Network System for Bedside Automated Seizure Detection and Stimulation
Abstract number :
1.121
Submission category :
Year :
2001
Submission ID :
2841
Source :
www.aesnet.org
Presentation date :
12/1/2001 12:00:00 AM
Published date :
Dec 1, 2001, 06:00 AM
Authors :
T. Peters, FHS; M.G. Frei, FHS; N.C. Bhavaraju, FHS; S. Sunderam, FHS; I. Osorio, Univ. of Kansas Med. Cntr. and FHS
RATIONALE: To develop and implement a multi-purpose, user-friendly system using as cue the real-time output of the FHS seizure detection algorithm for inpatient monitoring, neuropsychologic testing, warning, and therapy.
METHODS: Three PCs, external hard disks, a laserjet printer, a Neoped 4000, and two Grass S-12 stimulators were integrated via a custom network, and electrically isolated from subject. System software was developed in Visual C++, MATLAB, and Visual Basic.
RESULTS: To date, over 9500 total hours of continuous ECoG recordings (from a total of 48 subjects) have been successfully collected, displayed, and analyzed in real-time. Over 900 closed-loop stimulations have been safely delivered to 7 subjects, and over 2500 automated neuropsychologic tests have been administered to 30 subjects randomly and in response to seizure detections. All seizure detections and stimulations are logged continuously, along with time and site of onset, intensity and duration. These and other quantitative measures are available for real-time review over the network via an automated reporting system. Access to past data is also available for more detailed visual and automated analysis and printing.

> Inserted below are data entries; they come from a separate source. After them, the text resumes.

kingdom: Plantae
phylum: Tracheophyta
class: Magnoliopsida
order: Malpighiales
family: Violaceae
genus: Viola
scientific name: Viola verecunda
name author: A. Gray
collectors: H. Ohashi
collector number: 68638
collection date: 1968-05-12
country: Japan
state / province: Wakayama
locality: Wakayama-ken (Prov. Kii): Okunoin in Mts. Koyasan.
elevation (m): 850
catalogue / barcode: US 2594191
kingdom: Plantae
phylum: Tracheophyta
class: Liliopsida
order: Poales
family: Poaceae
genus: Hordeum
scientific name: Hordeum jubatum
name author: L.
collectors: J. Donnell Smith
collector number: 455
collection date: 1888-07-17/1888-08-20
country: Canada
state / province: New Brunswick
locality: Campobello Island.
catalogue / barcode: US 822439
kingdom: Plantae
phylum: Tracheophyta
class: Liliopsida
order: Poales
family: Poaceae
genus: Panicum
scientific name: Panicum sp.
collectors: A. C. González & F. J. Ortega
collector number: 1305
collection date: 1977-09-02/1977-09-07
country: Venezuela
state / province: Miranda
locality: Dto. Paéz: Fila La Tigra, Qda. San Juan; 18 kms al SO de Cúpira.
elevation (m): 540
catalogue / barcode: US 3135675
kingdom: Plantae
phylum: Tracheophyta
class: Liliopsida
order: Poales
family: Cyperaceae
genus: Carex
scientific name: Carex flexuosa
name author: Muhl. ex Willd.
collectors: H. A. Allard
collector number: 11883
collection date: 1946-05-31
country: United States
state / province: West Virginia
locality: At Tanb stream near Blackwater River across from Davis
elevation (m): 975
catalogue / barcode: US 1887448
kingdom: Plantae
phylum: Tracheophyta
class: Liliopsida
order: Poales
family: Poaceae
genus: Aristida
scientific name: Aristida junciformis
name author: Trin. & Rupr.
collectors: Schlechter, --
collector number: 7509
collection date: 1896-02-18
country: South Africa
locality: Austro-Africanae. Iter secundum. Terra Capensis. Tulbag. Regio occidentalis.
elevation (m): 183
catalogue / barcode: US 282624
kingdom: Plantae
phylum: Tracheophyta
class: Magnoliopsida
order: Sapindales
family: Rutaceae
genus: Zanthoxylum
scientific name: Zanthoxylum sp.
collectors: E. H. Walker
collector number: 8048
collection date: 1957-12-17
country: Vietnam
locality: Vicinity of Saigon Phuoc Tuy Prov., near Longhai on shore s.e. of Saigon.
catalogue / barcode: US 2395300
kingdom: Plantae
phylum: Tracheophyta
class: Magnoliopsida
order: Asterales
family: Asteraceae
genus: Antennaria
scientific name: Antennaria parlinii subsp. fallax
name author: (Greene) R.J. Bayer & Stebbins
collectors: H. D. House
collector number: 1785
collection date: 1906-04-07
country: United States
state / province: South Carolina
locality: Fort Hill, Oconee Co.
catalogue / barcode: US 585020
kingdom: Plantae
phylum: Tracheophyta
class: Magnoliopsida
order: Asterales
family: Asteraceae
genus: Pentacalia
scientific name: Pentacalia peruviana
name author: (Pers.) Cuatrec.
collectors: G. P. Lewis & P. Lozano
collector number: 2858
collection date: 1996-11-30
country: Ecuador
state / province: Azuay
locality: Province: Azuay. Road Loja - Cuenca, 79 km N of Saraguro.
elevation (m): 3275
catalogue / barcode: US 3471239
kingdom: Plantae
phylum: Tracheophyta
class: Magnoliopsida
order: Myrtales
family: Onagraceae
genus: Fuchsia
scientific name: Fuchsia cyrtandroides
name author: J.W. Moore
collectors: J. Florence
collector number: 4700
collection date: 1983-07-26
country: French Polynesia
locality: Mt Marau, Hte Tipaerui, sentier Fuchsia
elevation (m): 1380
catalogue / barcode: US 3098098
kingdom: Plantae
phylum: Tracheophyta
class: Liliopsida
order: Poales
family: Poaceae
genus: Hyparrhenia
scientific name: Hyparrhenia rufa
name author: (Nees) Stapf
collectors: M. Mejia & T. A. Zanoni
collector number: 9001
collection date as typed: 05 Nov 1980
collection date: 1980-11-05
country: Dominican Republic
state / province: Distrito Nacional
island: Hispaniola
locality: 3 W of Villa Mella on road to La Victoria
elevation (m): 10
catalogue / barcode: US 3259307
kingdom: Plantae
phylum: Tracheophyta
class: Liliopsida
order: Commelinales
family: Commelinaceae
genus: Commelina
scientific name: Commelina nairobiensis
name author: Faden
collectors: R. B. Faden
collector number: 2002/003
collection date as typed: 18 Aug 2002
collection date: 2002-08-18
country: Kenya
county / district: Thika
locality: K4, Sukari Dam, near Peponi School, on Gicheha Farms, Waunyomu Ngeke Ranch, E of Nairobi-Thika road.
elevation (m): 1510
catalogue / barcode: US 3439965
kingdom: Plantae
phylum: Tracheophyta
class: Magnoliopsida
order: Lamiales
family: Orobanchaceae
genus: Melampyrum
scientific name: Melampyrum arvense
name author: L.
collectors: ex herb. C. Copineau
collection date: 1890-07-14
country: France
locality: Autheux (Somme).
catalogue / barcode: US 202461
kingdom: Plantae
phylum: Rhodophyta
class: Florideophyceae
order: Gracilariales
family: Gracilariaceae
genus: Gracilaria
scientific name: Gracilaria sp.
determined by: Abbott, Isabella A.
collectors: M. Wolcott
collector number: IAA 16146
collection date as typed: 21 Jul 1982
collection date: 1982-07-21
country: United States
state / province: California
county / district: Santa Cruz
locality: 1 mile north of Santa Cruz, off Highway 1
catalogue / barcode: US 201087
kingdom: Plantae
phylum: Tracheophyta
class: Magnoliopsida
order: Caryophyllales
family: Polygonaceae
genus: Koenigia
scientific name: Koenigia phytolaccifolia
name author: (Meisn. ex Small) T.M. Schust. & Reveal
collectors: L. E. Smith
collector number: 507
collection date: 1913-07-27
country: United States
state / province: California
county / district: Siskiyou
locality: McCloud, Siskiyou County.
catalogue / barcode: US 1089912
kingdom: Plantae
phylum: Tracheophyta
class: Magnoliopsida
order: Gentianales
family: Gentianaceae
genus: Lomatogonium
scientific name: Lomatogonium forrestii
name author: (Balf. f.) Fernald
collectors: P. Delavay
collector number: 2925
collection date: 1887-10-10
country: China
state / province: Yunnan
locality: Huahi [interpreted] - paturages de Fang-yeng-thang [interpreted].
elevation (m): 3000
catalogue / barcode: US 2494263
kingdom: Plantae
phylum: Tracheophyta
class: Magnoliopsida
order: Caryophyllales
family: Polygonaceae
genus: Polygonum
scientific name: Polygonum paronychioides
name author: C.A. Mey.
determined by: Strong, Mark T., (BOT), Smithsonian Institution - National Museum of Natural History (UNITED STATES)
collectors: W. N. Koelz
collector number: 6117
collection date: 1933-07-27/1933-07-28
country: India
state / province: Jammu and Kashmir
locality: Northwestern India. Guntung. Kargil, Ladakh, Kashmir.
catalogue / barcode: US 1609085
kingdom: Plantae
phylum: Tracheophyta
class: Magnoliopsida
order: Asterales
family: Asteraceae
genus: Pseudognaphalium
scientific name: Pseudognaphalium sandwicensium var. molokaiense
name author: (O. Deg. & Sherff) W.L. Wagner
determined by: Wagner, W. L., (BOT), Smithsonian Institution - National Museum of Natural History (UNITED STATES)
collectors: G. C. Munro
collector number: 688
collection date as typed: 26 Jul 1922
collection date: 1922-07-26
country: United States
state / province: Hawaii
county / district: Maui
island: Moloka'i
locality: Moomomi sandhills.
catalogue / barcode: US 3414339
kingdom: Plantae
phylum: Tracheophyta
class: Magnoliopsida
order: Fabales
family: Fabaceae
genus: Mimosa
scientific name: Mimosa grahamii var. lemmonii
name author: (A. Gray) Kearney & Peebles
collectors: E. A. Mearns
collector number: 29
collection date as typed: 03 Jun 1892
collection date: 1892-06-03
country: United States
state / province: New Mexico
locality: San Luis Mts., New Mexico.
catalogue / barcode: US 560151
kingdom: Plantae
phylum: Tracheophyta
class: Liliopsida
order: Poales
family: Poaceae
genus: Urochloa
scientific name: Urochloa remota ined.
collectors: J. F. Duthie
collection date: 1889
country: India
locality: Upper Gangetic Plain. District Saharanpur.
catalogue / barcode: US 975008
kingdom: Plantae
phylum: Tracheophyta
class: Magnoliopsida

CONCLUSIONS: This system demonstrates the feasibility of incorporating a number of important functions and advanced capabilities not found in any commercially available or custom made system into a practical system for inpatient monitoring. Widespread use of systems of this type will greatly advance the field of epilepsy by enabling automated testing, warning, and early (closed-loop) seizure intervention.
Support: NIH SBIR 5R44NS34630-03; Medtronic, Inc.
Disclosure: Grant - Medtronic to KUMC. Consulting - FHS from Medtronic. Ownership - FHS. Materials - Medtronic to FHS. Other - FHS seizure detection algorithm licensed by FHS from KUMC and sublicensed by Medtronic, Inc. from FHS.